Exercise details: The output has to be the full set of records, reproduced exactly, minus any picture.

Dataset excerpts
+--
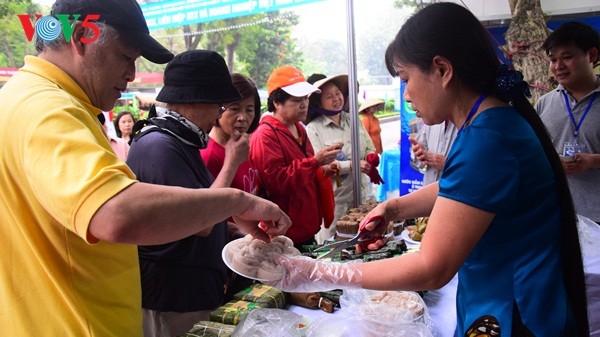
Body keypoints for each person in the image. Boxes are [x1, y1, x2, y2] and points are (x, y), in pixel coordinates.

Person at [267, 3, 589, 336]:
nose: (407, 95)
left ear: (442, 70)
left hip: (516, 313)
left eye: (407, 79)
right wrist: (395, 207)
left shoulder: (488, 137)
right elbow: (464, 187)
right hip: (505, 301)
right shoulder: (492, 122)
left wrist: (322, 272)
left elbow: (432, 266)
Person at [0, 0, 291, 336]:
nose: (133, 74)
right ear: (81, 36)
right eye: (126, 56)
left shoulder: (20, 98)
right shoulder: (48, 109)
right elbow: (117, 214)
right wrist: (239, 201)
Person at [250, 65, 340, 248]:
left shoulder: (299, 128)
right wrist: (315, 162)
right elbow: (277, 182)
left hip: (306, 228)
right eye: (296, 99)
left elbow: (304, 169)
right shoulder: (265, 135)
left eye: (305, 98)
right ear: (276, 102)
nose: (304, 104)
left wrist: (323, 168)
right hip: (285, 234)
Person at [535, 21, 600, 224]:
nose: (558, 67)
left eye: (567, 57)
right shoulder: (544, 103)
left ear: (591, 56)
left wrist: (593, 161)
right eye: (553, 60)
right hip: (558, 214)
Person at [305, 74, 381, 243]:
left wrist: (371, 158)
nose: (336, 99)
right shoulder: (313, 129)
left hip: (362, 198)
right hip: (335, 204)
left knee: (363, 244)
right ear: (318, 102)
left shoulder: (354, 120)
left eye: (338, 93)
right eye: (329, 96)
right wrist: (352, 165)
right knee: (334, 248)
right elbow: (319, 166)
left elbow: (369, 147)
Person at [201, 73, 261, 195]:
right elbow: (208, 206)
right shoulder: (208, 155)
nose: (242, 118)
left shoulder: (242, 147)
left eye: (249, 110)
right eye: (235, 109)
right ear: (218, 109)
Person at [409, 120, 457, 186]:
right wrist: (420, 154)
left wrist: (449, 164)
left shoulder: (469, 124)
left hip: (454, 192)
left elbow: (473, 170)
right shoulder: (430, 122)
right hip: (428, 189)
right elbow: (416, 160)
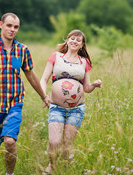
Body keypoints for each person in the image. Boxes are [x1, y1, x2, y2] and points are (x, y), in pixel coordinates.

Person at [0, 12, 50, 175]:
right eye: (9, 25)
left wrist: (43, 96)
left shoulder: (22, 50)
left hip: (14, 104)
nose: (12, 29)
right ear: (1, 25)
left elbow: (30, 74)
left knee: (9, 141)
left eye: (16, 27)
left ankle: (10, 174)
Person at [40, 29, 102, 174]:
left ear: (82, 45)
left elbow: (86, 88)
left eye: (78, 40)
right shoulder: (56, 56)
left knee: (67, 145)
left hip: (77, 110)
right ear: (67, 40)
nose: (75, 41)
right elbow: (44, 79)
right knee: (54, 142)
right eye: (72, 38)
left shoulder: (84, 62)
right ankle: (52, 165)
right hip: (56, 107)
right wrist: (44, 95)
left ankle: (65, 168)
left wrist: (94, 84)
+--
Exercise output:
Body keypoints for each person in the image. Boxes are [x1, y1, x2, y2] and points are (x, y), in pixel coordinates.

Person at [267, 3, 589, 336]:
nose: (407, 95)
left ear: (442, 70)
left hip: (516, 313)
left eye: (407, 79)
right wrist: (395, 207)
left shoulder: (488, 137)
right elbow: (464, 187)
right hip: (505, 301)
right shoulder: (492, 122)
left wrist: (322, 272)
left elbow: (432, 266)
Person at [0, 0, 291, 336]:
nose: (133, 74)
right ear: (81, 36)
right eye: (126, 56)
left shoulder: (20, 98)
right shoulder: (48, 109)
right elbow: (117, 214)
right wrist: (239, 201)
Person at [250, 65, 340, 248]:
left shoulder: (299, 128)
right wrist: (315, 162)
right elbow: (277, 182)
left hip: (306, 228)
right eye: (296, 99)
left elbow: (304, 169)
right shoulder: (265, 135)
left eye: (305, 98)
right ear: (276, 102)
nose: (304, 104)
left wrist: (323, 168)
right hip: (285, 234)
Person at [535, 21, 600, 224]:
nose: (558, 67)
left eye: (567, 57)
right shoulder: (544, 103)
left ear: (591, 56)
left wrist: (593, 161)
right eye: (553, 60)
right hip: (558, 214)
Person at [305, 74, 381, 243]:
left wrist: (371, 158)
nose: (336, 99)
right shoulder: (313, 129)
left hip: (362, 198)
right hip: (335, 204)
left knee: (363, 244)
right ear: (318, 102)
left shoulder: (354, 120)
left eye: (338, 93)
right eye: (329, 96)
right wrist: (352, 165)
right knee: (334, 248)
right elbow: (319, 166)
left elbow: (369, 147)
Person at [201, 73, 261, 195]:
right elbow: (208, 206)
right shoulder: (208, 155)
nose: (242, 118)
left shoulder: (242, 147)
left eye: (249, 110)
right eye: (235, 109)
right ear: (218, 109)
Person at [409, 120, 457, 186]:
right wrist: (420, 154)
left wrist: (449, 164)
left shoulder: (469, 124)
left hip: (454, 192)
left elbow: (473, 170)
right shoulder: (430, 122)
right hip: (428, 189)
right elbow: (416, 160)
Body keypoints for each person in the image. Boxes are [x1, y1, x2, y2] and points are (x, y), in pixel coordinates.

Person at [0, 12, 50, 175]:
right eye: (9, 25)
left wrist: (43, 96)
left shoulder: (22, 50)
left hip: (14, 104)
nose: (12, 29)
right ear: (1, 25)
left elbow: (30, 74)
left knee: (9, 141)
left eye: (16, 27)
left ankle: (10, 174)
Person at [40, 29, 102, 174]:
left ear: (82, 45)
left elbow: (86, 88)
left eye: (78, 40)
right shoulder: (56, 56)
left knee: (67, 145)
left hip: (77, 110)
right ear: (67, 40)
nose: (75, 41)
right elbow: (44, 79)
right knee: (54, 142)
right eye: (72, 38)
left shoulder: (84, 62)
right ankle: (52, 165)
right hip: (56, 107)
right wrist: (44, 95)
left ankle: (65, 168)
left wrist: (94, 84)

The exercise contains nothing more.